2012.11.27 カテゴリー|糖質制限
11月27日の湿潤療法の第一人者である夏井先生のHPに「糖質制限と掌蹠膿疱症」についての記事が載りました。
新しい創傷治療 更新履歴
http://www.wound-treatment.jp/title_new.htm
「糖質制限と掌蹠膿疱症」についてのメールです。糖質制限をしただけで,掌蹠膿疱症の症状が消えたそうです。
この方の足の皮疹が、本当に掌蹠膿疱症によるものだったのかどうかは、診察していないのでわかりませんが、糖質制限で良くなったのなら、それはそれでとてもよかったと思います。
当院では掌蹠膿疱症に対して、ビオチン療法を行っています。
ビオチンとはビタミンの一種です。本来は腸内細菌によって生成されるものなので、薬やサプリメントとして摂取する必要がありません。しかし、喫煙や抗生剤の長期投与、便秘などが原因で腸内細菌が乱れると、ビオチンが生成されなくなり、ビオチンが不足して掌蹠膿疱症になると考えられています。
糖質制限をすれば、縄文人と同じ、人間本来の腸内細菌叢を形成することになると思います。
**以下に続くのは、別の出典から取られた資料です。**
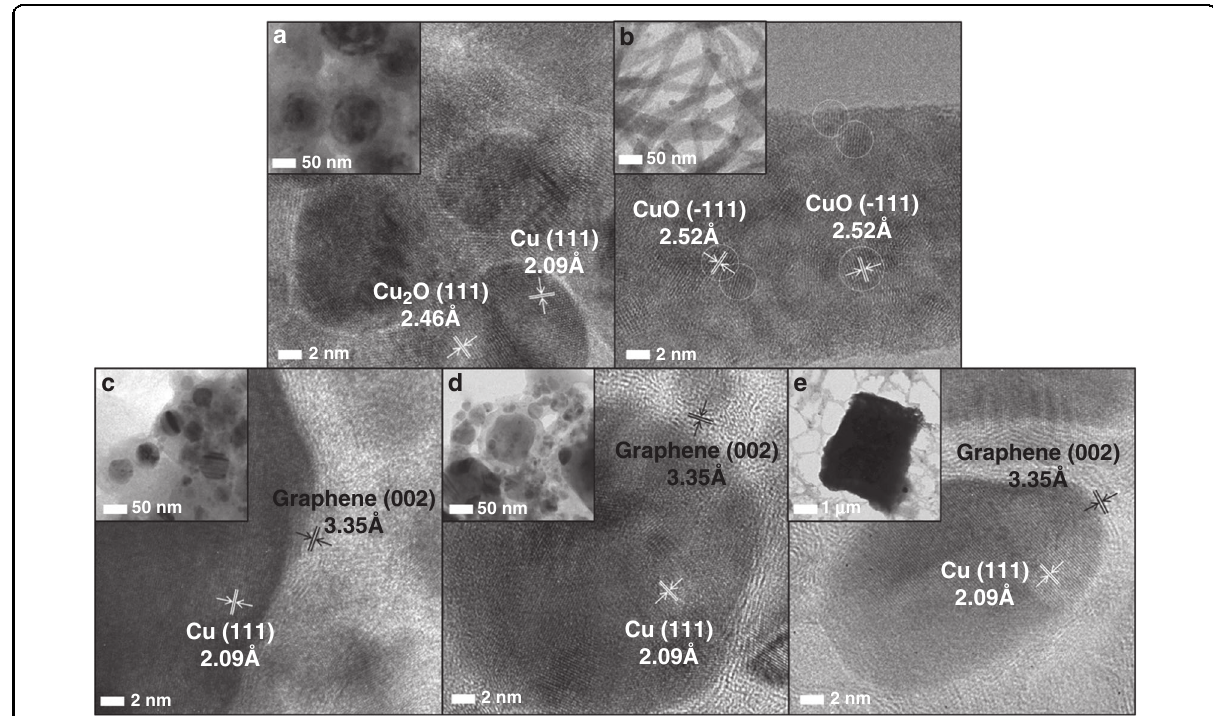
Fig. 8 HR-TEM surface morphology with lattice distances of materials obtained by the PLA of the Cu-plate in various solvents. a DI water, b methanol, c ethanol, d hexane, and e ACN. The insets show the TEM images of the resulting products 10 . Copyright (2021)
その結果、ビオチンが生成されるようになり、掌蹠膿疱症が治ったのかもしれません。
今後は、掌蹠膿疱症の患者さんにも糖質制限を勧めてみます。良くも悪くも結果が出たら報告いたします。
2012.11.15 カテゴリー|ビオチン療法
32歳の女性
6月ごろから、右手のひらと右足底に皮疹が出来ました。某総合病院に通院してステロイド外用による治療を受けていましたが、皮疹は徐々に悪化して、8月ごろに掌蹠膿疱症と言われました。9月に別の皮膚科を受診して、クラリス(抗生剤)の内服と、オキサロール(角化症・乾癬治療薬)の外用による治療を受けましたが、よくなりませんでした。6月ごろには、前胸部の痛み(胸鎖関節炎の症状)もあったようです。
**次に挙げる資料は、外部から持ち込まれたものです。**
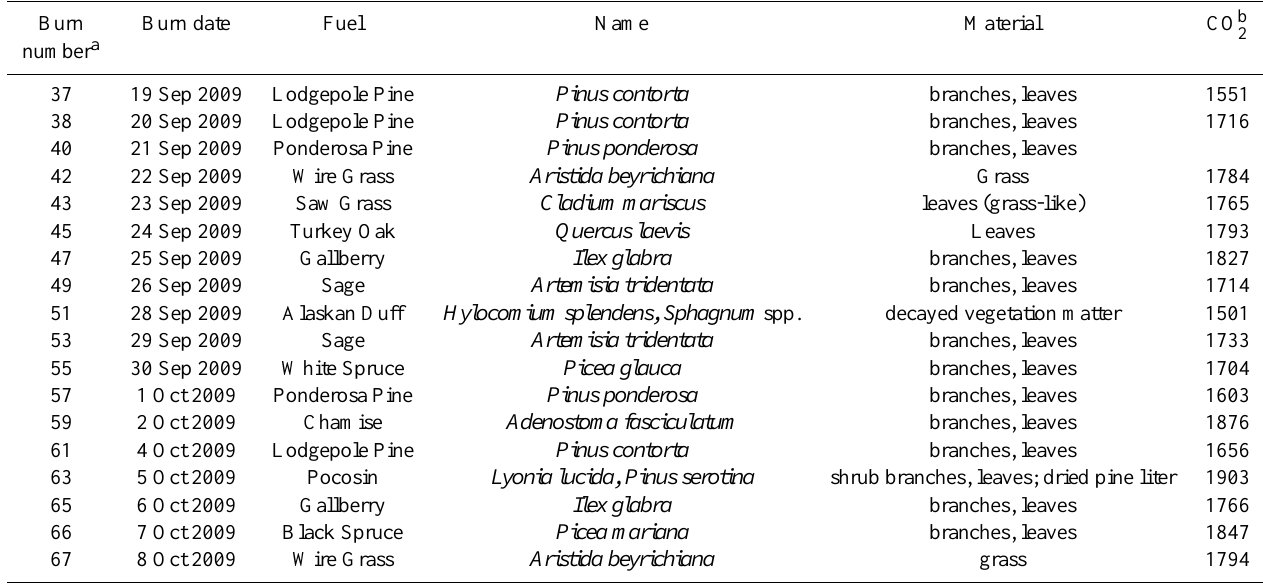
Table 1. Primary emission factors measured in the combustion chamber.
10月に当院を受診しました。掌蹠膿疱症と診断し、ビオチン療法を開始、皮膚炎にはワセリンを塗ってもらうことにしました。
ビオチン療法 https://nishibori-seikei.com/biotin/index.html
1か月後に再診した際には、まだ皮疹はよくなっておらず、特に右足の皮疹はひどく、痛みのためビッコをひいている状態でした。右手足以外に乾癬を疑われる皮膚炎も認めました。
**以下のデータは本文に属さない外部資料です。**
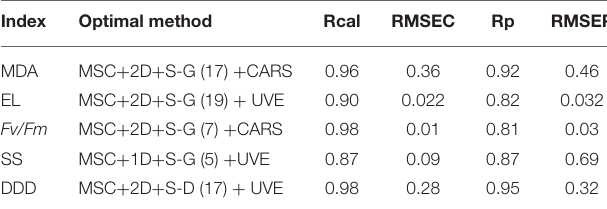
TABLE 3 | Optimal screening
そこで、皮膚炎に対してステロイド軟こうを塗ってもらい、右足は穴あきポリ袋で覆い、その上に靴下をはくようにしてもらいました。
2週間後の写真です。右足底は劇的に良くなっています。その他の部位の皮膚炎もよくなりました。
前々医の治療で、ステロイド外用だけでは良くならなかったので、ステロイドだけではなく、穴あきポリ袋とビオチンが効果的だったのだと思います。
2012.10.15 カテゴリー|ビオチン療法
当院でビオチン療法を1か月以上受けた患者さんは27名です。
27名中23名に皮膚症状の改善を認めました。
皮膚症状が改善しなかった患者さんのうち3名は禁煙できなかった患者さんです。
1名は皮膚症状が悪化したため、中止しました。(原因は不明です。)
27名中10名に掌蹠膿疱症性関節炎を認めました。
10名中9名に関節炎症状の改善を認めました。
関節炎症状が改善しなかったのは、やはり禁煙できなかった患者さんです。
皮膚症状は手のひらからよくなる患者さんが多いようです。
手のひらがよくなっても足の裏がなかなか良くならない患者さんも数名います。
関節炎の症状は、ビオチン療法を始めると、1週間くらいで良くなる患者さんが多いようです。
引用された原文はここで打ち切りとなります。